• **Task directions**: Return, from the material below, each line in which "right" occurs.

• **The data**:
· · · · · · ·

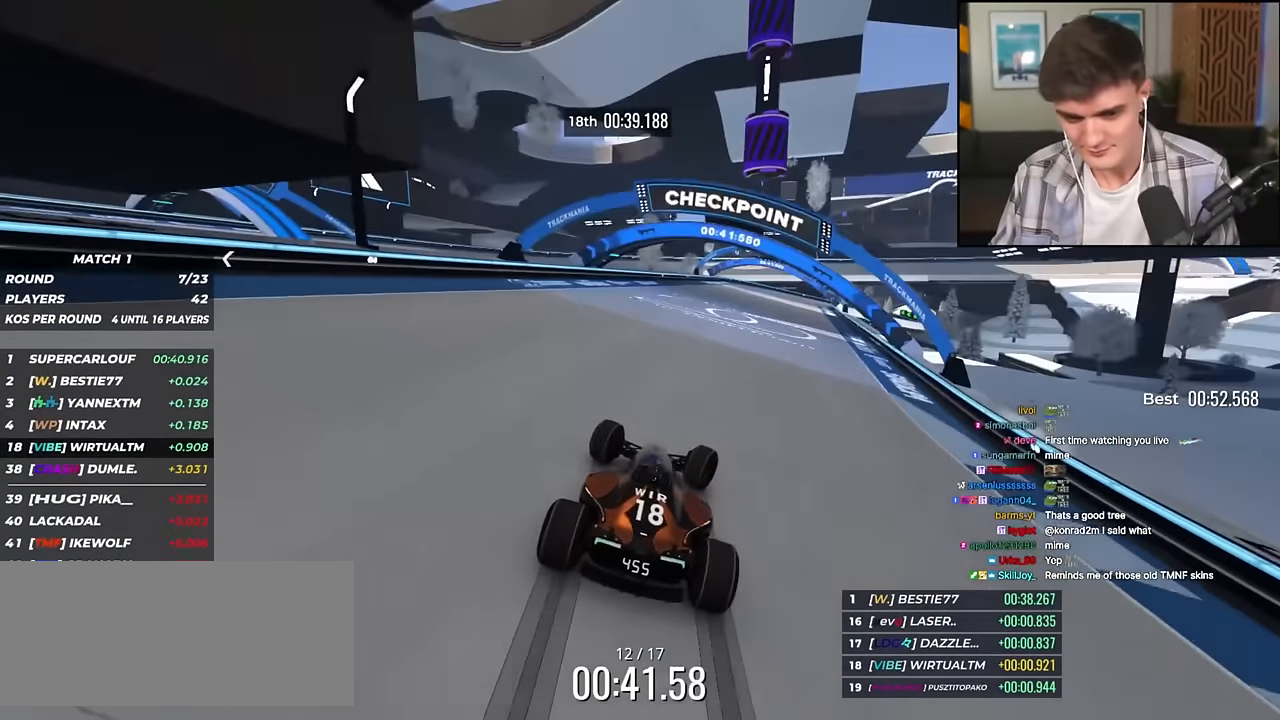
{"keys": ["up"], "events": [[251, "right", "up"], [301, "right", "down"], [434, "right", "up"]]}
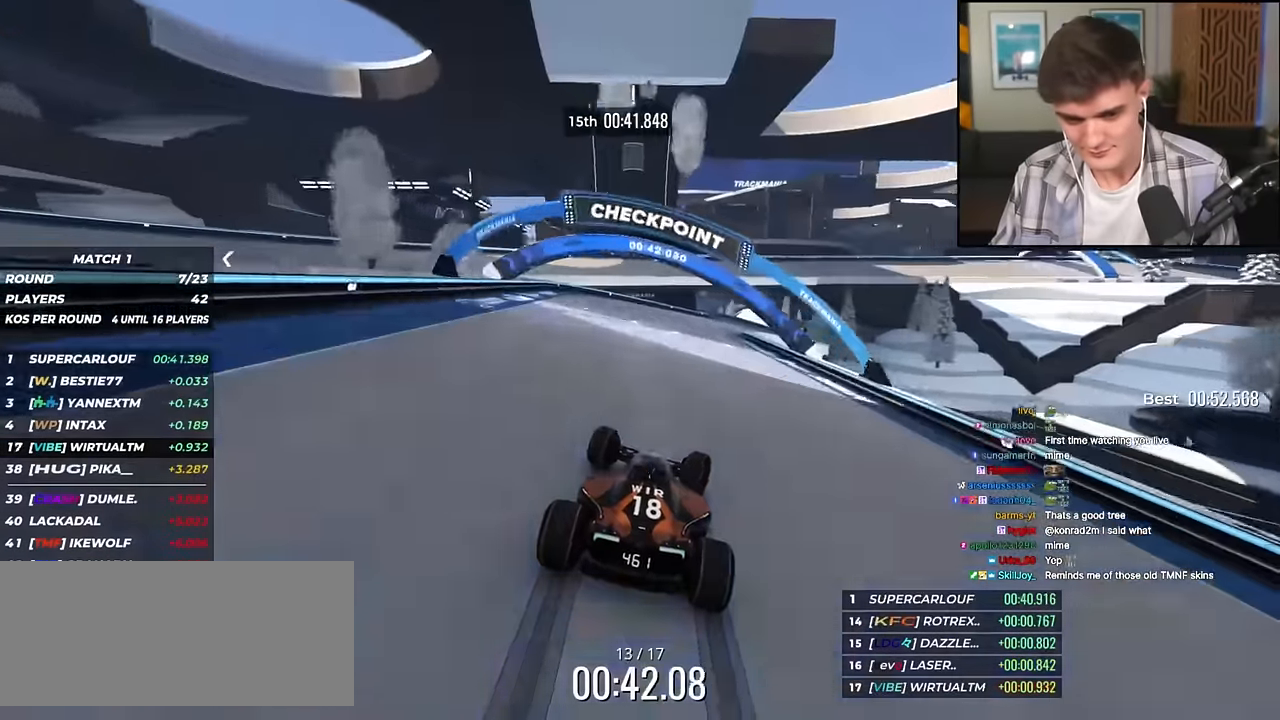
{"keys": ["left", "up"], "events": [[33, "right", "down"], [317, "right", "up"], [450, "left", "down"]]}
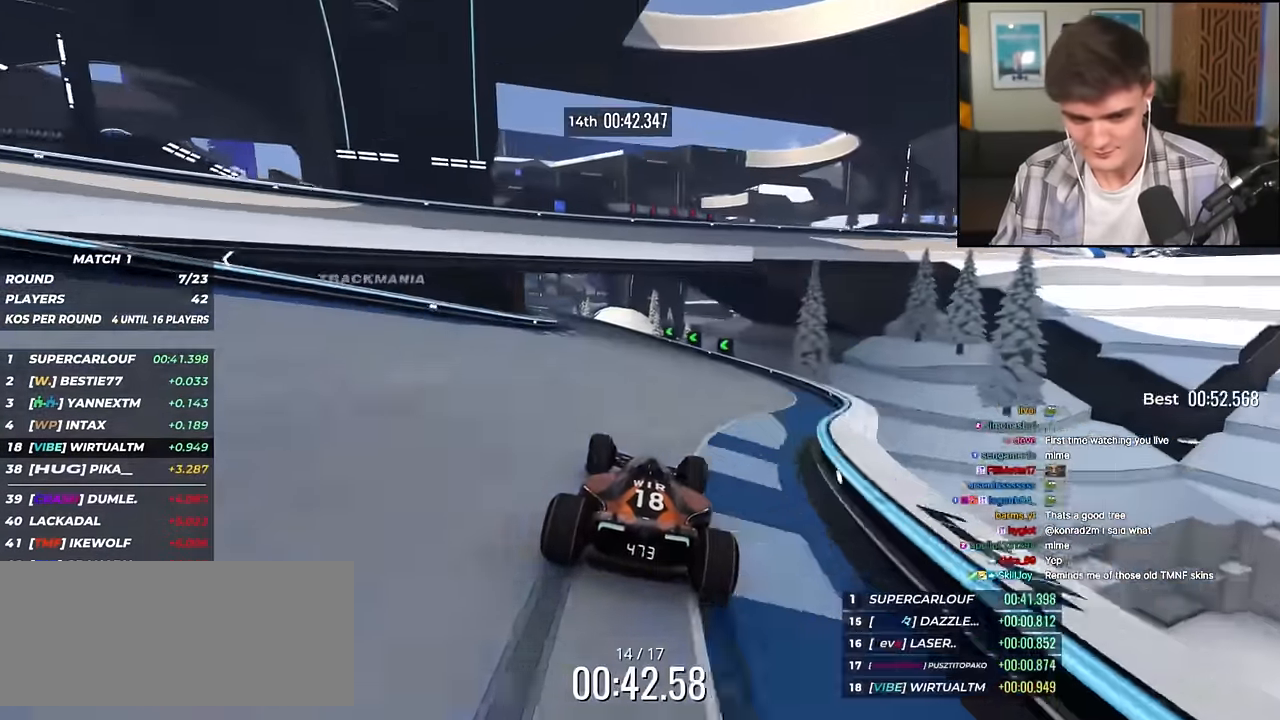
{"keys": ["left", "up"], "events": [[100, "left", "up"], [183, "left", "down"], [367, "left", "up"], [467, "left", "down"]]}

· · · · · · ·

• **Answer to this problem**:
{"keys": ["up"], "events": [[251, "right", "up"], [301, "right", "down"], [434, "right", "up"]]}
{"keys": ["left", "up"], "events": [[33, "right", "down"], [317, "right", "up"], [450, "left", "down"]]}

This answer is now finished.